Isberg
How many Earths do you need?

People today are living in a way that requires more resources than nature can provide. We only have one Earth, but globally we’re eating, travelling and consuming as though we had 1.7 Earths!

Each individual’s personal impact on the planet is called an ecological footprint. The opposite, i.e. doing good things for the environment, is called an ecological handprint.

Countries like Kuwait, the US and Australia are among those with the largest ecological footprint per person. It’s about things like the goods we buy, what we eat, how we travel and how we dispose of waste. The more of the Earth’s resources we use, the more the environment is affected.

What is the footprint?

Your ecological footprint is the same as the number of Earths that would be needed if everyone lived like you. The more Earths, the more your lifestyle is affecting global warming and climate change.

The footprint can be described as the imprint in our natural environment that each person leaves behind on the surface of the Earth. The size of your ecological footprint depends on how big an area is needed to produce what you use. It includes:
• land for growing food,
• providing pasture for animals,
• fishing waters, forest,
• areas where you live and go to school or work, etc.

Jamie with megaphone

Fighting for climate justice

Jamie, 16, is fighting for climate justice and wants her home state of Washington, USA, to adopt essential climate change laws. Jamie has started Zero Hour, a movement that gives children and young people a voice in efforts to combat climate change.
   “Let us young people be the movement that makes our elected leaders stop ignoring climate change!”

Great skolstrejkar
Greta on strike for the climate

Greta is on strike

Sweden’s greenhouse gas emissions increased by 3.6 percent in 2017, but if Sweden is to achieve the climate goals that have been set, emissions will need to decrease by 5-8 percent every year! Greta, 15, has been campaigning for the environment since the age of 12. When Sweden had a general election in September 2018, she thought that the politicians were not talking or doing enough about the climate. So she went on strike from school for more than two weeks and sat outside Sweden’s parliament building during the school day.

Creating more waste

We do not only use more than what the Earth can produce, we also create a huge amount of waste that has to be dealt with. In rich countries, the amount of waste per person has multiplied over the past 20 years. How much rubbish does your home produce in a week? And waste also includes carbon dioxide, the gas that is released into the air when we use oil, petrol and coal or burn rubbish and wood. Carbon dioxide is the waste that is increasing the most, and in Sweden carbon dioxide emissions make up a large portion of our ecological footprint. It contributes to global climate change, which is forcing more and more people to abandon places where they’ve lived all their lives. Drought and torrential rain, flooding, acidification of the oceans and/or rising sea levels mean they can no longer survive there.

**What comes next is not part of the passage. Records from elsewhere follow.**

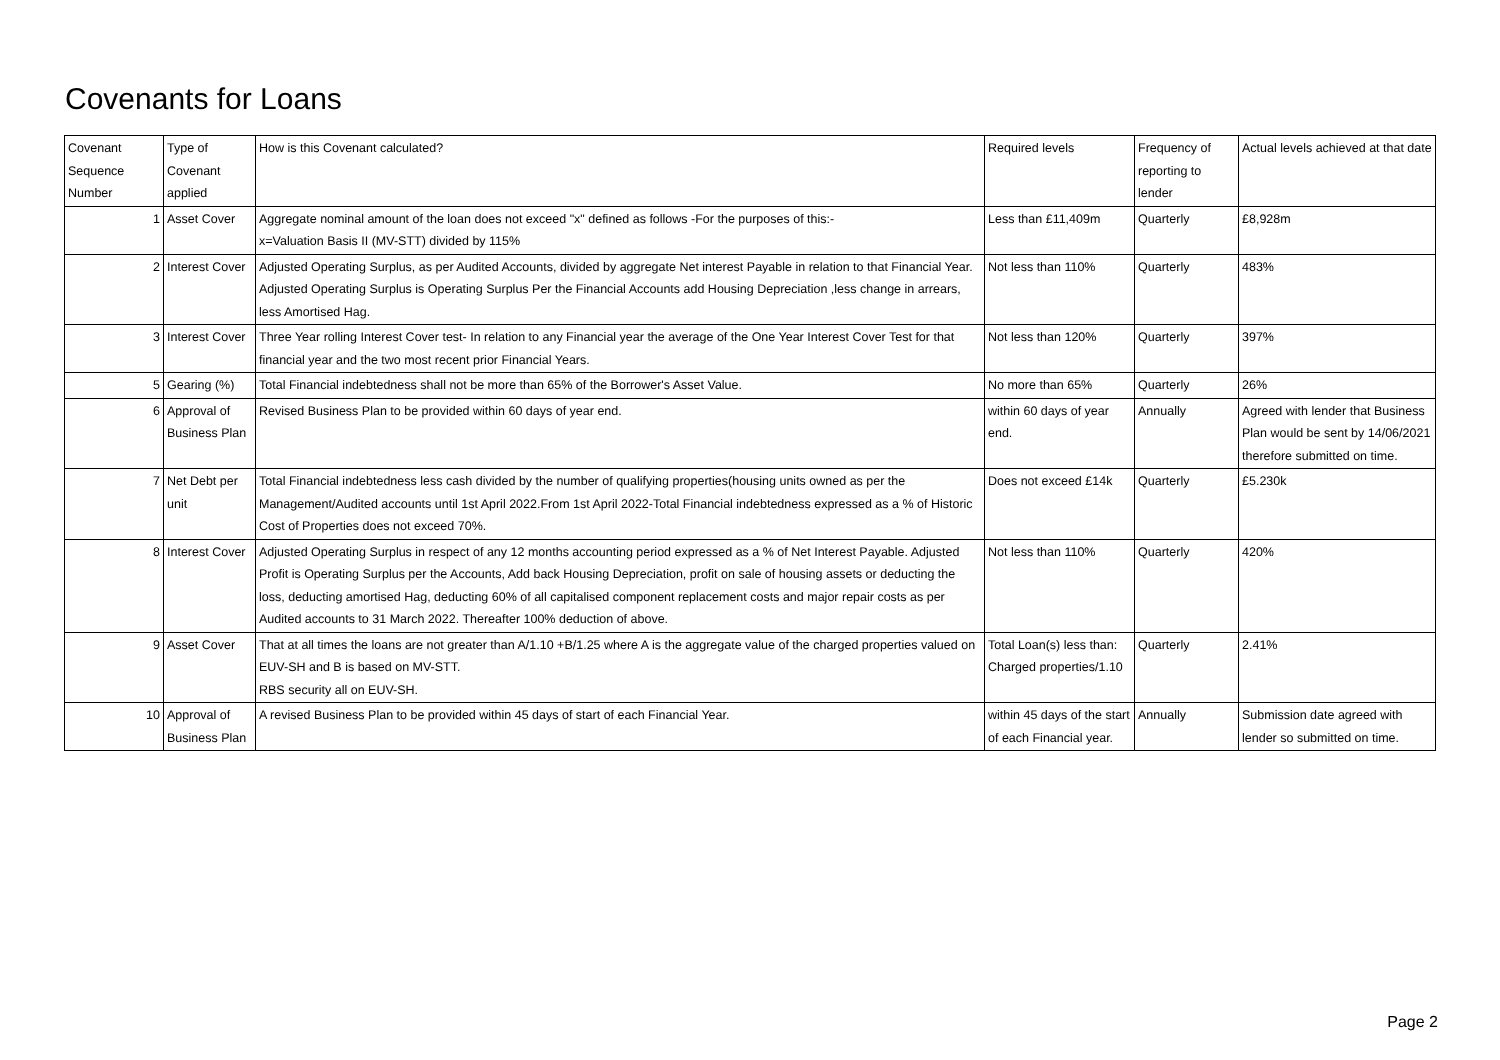Covenants for Loans
| Covenant Sequence Number | Type of Covenant applied | How is this Covenant calculated? | Required levels | Frequency of reporting to lender | Actual levels achieved at that date |
| --- | --- | --- | --- | --- | --- |
| 1 | Asset Cover | Aggregate nominal amount of the loan does not exceed "x" defined as follows -For the purposes of this:- x=Valuation Basis II (MV-STT) divided by 115% | Less than £11,409m | Quarterly | £8,928m |
| 2 | Interest Cover | Adjusted Operating Surplus, as per Audited Accounts, divided by aggregate Net interest Payable in relation to that Financial Year. Adjusted Operating Surplus is Operating Surplus Per the Financial Accounts add Housing Depreciation ,less change in arrears, less Amortised Hag. | Not less than 110% | Quarterly | 483% |
| 3 | Interest Cover | Three Year rolling Interest Cover test- In relation to any Financial year the average of the One Year Interest Cover Test for that financial year and the two most recent prior Financial Years. | Not less than 120% | Quarterly | 397% |
| 5 | Gearing (%) | Total Financial indebtedness shall not be more than 65% of the Borrower's Asset Value. | No more than 65% | Quarterly | 26% |
| 6 | Approval of Business Plan | Revised Business Plan to be provided within 60 days of year end. | within 60 days of year end. | Annually | Agreed with lender that Business Plan would be sent by 14/06/2021 therefore submitted on time. |
| 7 | Net Debt per unit | Total Financial indebtedness less cash divided by the number of qualifying properties(housing units owned as per the Management/Audited accounts until 1st April 2022.From 1st April 2022-Total Financial indebtedness expressed as a % of Historic Cost of Properties does not exceed 70%. | Does not exceed £14k | Quarterly | £5.230k |
| 8 | Interest Cover | Adjusted Operating Surplus in respect of any 12 months accounting period expressed as a % of Net Interest Payable. Adjusted Profit is Operating Surplus per the Accounts, Add back Housing Depreciation, profit on sale of housing assets or deducting the loss, deducting amortised Hag, deducting 60% of all capitalised component replacement costs and major repair costs as per Audited accounts to 31 March 2022. Thereafter 100% deduction of above. | Not less than 110% | Quarterly | 420% |
| 9 | Asset Cover | That at all times the loans are not greater than A/1.10 +B/1.25 where A is the aggregate value of the charged properties valued on EUV-SH and B is based on MV-STT. RBS security all on EUV-SH. | Total Loan(s) less than: Charged properties/1.10 | Quarterly | 2.41% |
| 10 | Approval of Business Plan | A revised Business Plan to be provided within 45 days of start of each Financial Year. | within 45 days of the start of each Financial year. | Annually | Submission date agreed with lender so submitted on time. |
Page 2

Rich people have a larger footprint

Roughly a fifth of the world’s population accounts for over 80 percent of all consumption. Rich people have the biggest ecological footprints, while people living in poverty leave much smaller footprints. In many countries, there’s a huge difference between the ecological footprints of different people. In Brazil, for example, a child from an indigenous community in Amazonas leaves almost no footprint at all, while a ranch owner who has their own cars and boats, a mansion with air conditioning, a pool and a lot of electronics leaves an enormous footprint.

Largest footprint

The world’s largest ecological footprint per capita is left by Qatar. The country has few inhabitants, but they are rich and contribute to substantial emissions of carbon dioxide by flying, driving cars and using air conditioning (it can reach temperatures of almost 60 degrees in the country’s desert climate).

What can you do?

By thinking about how your lifestyle affects the natural environment and climate change, you can create a large and important ecological handprint for a better environment. Small changes to your everyday life can have a big effect on your future and the future of others. It could be anything from not littering to saving water. Make your own handprint list of what you’re already doing and what more you want to do.